EXERCISE INSTRUCTIONS: Print everything from the line containing "genus: Prenolepis" down to the line containing "scientific name: Coleomegilla maculata", word for word, with both of those lines included.

EXTRACTED RECORDS:
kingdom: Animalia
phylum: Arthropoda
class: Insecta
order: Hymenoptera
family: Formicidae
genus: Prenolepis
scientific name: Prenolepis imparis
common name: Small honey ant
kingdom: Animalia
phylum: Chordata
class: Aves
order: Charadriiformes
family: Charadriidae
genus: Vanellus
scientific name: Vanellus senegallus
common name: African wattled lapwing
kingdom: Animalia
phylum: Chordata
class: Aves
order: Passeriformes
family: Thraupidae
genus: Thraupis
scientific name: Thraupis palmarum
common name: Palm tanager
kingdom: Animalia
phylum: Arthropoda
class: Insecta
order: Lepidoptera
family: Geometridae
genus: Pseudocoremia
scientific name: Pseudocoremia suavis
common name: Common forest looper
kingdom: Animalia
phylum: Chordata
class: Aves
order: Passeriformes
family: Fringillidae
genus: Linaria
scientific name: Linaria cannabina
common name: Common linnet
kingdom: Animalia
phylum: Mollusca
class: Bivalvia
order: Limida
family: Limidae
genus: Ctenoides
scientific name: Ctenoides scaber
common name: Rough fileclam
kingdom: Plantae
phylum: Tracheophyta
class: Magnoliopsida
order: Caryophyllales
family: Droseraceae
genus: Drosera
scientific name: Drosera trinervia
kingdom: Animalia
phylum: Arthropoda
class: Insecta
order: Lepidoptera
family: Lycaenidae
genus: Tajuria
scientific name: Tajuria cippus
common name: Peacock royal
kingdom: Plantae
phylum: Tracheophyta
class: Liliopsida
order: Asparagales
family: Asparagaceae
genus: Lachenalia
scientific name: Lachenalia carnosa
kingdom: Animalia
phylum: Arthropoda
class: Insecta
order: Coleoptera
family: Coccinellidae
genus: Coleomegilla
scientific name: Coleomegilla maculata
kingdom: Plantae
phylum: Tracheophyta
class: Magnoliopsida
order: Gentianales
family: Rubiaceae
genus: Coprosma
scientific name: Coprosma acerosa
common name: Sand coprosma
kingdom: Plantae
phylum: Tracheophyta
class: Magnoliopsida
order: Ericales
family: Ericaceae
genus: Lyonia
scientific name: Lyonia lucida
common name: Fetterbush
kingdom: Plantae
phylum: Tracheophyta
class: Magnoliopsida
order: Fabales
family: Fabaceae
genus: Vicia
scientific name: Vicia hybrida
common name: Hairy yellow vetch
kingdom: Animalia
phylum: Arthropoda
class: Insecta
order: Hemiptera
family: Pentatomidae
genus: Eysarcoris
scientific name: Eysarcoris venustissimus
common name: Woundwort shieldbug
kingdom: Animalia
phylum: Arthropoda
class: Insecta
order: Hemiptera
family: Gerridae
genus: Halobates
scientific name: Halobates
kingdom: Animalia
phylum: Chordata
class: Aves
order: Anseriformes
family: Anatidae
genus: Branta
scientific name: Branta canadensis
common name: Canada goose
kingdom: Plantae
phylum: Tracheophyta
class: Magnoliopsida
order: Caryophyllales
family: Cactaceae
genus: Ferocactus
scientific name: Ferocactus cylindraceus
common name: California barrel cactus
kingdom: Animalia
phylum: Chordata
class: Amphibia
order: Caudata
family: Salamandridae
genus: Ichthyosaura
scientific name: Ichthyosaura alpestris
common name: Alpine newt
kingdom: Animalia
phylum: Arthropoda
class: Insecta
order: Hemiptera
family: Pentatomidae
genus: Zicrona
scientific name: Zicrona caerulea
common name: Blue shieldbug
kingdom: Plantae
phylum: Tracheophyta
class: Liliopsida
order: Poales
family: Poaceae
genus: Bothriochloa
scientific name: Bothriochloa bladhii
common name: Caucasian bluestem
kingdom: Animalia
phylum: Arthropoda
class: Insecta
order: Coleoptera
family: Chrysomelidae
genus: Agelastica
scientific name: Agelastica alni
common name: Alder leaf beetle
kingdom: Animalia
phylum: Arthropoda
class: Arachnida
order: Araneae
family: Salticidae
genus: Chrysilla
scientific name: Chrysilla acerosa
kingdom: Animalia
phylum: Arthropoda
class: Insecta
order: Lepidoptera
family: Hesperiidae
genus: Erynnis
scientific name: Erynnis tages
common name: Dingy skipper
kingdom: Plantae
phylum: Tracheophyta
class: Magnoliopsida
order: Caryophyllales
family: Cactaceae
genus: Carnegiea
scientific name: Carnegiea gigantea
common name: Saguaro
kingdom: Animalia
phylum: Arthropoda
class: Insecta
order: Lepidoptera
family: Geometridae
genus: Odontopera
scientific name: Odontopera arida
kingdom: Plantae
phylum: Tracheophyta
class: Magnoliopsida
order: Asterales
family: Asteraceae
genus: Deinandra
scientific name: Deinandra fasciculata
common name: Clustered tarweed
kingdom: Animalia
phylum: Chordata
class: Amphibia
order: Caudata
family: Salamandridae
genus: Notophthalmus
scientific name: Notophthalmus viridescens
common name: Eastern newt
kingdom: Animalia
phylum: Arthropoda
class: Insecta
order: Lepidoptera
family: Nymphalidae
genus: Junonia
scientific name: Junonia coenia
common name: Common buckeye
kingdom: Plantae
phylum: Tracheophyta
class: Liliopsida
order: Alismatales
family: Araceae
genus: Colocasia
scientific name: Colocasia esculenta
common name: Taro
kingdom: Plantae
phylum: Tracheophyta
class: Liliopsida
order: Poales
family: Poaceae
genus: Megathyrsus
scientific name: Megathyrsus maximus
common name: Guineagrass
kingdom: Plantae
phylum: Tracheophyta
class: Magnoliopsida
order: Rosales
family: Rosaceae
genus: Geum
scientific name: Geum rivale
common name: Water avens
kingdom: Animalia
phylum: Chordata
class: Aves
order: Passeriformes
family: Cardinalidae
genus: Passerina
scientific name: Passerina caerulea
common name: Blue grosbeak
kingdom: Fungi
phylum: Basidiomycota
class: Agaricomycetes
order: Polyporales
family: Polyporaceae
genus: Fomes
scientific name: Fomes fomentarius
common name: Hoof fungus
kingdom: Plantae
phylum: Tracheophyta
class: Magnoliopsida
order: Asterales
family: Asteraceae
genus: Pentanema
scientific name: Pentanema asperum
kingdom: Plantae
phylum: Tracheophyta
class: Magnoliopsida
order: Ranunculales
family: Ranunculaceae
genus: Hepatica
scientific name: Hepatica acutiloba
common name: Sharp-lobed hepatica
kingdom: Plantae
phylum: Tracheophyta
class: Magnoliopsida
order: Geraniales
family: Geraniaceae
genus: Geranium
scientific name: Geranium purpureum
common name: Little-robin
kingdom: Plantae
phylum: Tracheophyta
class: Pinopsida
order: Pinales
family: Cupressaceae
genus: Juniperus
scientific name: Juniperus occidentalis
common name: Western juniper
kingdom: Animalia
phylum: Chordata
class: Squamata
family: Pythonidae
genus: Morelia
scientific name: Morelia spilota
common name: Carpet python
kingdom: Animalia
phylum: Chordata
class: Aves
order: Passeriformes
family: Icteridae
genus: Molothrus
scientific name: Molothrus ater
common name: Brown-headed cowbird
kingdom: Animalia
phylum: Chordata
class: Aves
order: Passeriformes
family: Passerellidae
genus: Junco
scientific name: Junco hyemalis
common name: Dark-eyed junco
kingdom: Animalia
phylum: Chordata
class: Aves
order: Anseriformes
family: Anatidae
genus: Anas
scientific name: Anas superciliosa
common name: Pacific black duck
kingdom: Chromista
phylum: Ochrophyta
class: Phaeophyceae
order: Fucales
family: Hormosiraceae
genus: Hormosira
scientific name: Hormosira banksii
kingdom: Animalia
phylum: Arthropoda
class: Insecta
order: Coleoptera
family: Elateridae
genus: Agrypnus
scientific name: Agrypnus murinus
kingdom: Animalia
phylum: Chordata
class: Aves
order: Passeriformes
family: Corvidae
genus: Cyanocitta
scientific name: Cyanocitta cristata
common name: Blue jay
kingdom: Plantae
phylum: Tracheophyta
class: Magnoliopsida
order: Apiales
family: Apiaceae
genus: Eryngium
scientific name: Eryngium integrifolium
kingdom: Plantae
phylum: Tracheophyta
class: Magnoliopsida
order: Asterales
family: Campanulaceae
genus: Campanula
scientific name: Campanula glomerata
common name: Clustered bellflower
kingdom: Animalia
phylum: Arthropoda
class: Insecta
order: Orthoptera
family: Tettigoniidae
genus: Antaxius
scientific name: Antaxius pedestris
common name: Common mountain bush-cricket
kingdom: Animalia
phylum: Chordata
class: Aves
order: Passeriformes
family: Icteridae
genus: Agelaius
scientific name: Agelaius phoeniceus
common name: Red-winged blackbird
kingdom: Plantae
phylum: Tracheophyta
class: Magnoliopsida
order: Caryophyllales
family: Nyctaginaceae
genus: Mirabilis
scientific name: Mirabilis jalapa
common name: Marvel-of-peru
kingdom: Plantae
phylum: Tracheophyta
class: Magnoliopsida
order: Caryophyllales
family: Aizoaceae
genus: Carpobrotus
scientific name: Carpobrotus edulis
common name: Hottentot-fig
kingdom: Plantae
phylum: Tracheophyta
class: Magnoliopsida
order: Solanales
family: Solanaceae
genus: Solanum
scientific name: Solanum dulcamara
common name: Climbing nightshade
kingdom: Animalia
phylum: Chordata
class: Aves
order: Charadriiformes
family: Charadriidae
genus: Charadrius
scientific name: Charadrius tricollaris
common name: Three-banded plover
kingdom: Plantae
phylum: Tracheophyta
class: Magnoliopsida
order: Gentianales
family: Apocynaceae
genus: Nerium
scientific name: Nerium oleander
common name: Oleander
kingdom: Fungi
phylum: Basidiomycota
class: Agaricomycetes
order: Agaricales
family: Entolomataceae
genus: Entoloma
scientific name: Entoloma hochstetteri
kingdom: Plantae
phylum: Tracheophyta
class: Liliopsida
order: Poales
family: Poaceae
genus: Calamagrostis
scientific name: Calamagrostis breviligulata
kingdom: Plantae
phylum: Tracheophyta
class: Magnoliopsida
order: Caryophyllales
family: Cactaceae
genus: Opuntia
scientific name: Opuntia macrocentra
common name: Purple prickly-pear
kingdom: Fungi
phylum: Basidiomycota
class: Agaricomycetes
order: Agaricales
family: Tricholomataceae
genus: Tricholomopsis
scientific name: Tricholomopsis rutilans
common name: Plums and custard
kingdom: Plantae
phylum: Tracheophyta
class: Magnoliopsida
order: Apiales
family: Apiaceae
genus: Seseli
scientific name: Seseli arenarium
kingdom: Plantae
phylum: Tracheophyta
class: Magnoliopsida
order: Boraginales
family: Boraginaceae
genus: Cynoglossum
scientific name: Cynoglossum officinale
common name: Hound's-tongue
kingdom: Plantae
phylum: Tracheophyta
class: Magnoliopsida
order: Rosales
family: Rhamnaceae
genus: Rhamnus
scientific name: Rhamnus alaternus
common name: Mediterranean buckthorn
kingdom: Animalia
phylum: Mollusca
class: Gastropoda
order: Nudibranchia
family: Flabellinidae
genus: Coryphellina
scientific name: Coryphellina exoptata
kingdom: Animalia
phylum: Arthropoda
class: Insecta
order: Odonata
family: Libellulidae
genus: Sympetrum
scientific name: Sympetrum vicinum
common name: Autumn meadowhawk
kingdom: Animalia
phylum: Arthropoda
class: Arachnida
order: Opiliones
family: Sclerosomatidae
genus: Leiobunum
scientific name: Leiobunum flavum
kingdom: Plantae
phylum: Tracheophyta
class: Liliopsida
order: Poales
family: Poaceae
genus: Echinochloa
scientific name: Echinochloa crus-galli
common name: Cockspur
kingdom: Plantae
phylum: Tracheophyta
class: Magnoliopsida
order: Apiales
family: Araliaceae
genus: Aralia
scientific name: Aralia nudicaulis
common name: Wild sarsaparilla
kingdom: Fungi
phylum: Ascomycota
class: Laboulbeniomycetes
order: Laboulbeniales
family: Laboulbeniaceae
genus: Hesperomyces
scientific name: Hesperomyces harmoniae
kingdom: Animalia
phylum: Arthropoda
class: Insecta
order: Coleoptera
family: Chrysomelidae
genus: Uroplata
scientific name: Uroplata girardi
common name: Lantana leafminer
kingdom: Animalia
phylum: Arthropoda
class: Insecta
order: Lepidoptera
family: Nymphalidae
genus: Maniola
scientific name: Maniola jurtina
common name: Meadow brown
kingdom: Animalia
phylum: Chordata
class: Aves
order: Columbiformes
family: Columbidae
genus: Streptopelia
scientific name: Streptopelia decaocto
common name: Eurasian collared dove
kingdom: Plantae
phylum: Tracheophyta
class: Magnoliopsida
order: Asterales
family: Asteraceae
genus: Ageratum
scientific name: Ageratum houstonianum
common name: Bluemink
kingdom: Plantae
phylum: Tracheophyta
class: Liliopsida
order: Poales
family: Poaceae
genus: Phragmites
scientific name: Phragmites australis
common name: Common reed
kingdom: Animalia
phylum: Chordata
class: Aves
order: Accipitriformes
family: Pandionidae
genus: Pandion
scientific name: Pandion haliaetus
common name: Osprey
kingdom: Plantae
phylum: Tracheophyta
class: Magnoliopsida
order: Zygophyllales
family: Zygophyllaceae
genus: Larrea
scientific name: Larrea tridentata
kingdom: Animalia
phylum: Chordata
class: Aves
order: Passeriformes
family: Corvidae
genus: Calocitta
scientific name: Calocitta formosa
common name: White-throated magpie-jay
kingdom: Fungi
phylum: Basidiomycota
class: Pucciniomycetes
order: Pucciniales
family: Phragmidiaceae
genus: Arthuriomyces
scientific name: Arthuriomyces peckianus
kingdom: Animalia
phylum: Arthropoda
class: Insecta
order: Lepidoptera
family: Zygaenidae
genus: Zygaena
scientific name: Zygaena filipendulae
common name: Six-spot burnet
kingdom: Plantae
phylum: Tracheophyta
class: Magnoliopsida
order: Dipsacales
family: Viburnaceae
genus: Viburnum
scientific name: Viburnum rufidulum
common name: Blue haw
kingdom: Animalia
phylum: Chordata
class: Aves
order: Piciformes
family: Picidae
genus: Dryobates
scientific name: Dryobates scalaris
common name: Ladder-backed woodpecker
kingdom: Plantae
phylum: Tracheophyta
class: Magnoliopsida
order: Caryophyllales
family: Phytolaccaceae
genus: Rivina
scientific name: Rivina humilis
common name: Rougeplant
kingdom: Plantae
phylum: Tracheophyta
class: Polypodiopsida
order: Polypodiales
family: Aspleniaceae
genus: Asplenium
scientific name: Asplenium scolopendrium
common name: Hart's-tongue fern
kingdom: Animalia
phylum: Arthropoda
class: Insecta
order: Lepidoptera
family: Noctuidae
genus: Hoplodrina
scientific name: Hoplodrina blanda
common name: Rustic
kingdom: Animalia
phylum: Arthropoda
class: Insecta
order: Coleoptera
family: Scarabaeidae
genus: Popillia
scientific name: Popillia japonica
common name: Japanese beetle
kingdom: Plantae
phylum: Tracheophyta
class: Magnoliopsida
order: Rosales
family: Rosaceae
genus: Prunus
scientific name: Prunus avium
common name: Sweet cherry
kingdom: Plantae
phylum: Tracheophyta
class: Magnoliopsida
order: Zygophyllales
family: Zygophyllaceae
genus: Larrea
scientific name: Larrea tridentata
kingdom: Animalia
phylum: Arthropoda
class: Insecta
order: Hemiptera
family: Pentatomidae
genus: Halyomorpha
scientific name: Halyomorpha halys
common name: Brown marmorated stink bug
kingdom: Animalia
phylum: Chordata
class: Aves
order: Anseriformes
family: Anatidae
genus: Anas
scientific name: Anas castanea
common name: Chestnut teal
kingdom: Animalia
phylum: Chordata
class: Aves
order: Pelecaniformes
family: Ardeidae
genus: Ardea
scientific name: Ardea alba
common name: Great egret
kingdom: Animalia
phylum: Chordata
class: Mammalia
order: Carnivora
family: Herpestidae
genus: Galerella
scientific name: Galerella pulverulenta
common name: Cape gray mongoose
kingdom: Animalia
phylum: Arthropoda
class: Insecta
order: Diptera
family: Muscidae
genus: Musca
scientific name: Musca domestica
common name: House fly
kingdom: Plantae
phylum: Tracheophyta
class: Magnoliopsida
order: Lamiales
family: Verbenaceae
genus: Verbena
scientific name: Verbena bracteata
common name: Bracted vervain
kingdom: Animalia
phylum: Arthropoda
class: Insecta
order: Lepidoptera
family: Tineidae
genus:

SOLVED EXERCISE:
genus: Prenolepis
scientific name: Prenolepis imparis
common name: Small honey ant
kingdom: Animalia
phylum: Chordata
class: Aves
order: Charadriiformes
family: Charadriidae
genus: Vanellus
scientific name: Vanellus senegallus
common name: African wattled lapwing
kingdom: Animalia
phylum: Chordata
class: Aves
order: Passeriformes
family: Thraupidae
genus: Thraupis
scientific name: Thraupis palmarum
common name: Palm tanager
kingdom: Animalia
phylum: Arthropoda
class: Insecta
order: Lepidoptera
family: Geometridae
genus: Pseudocoremia
scientific name: Pseudocoremia suavis
common name: Common forest looper
kingdom: Animalia
phylum: Chordata
class: Aves
order: Passeriformes
family: Fringillidae
genus: Linaria
scientific name: Linaria cannabina
common name: Common linnet
kingdom: Animalia
phylum: Mollusca
class: Bivalvia
order: Limida
family: Limidae
genus: Ctenoides
scientific name: Ctenoides scaber
common name: Rough fileclam
kingdom: Plantae
phylum: Tracheophyta
class: Magnoliopsida
order: Caryophyllales
family: Droseraceae
genus: Drosera
scientific name: Drosera trinervia
kingdom: Animalia
phylum: Arthropoda
class: Insecta
order: Lepidoptera
family: Lycaenidae
genus: Tajuria
scientific name: Tajuria cippus
common name: Peacock royal
kingdom: Plantae
phylum: Tracheophyta
class: Liliopsida
order: Asparagales
family: Asparagaceae
genus: Lachenalia
scientific name: Lachenalia carnosa
kingdom: Animalia
phylum: Arthropoda
class: Insecta
order: Coleoptera
family: Coccinellidae
genus: Coleomegilla
scientific name: Coleomegilla maculata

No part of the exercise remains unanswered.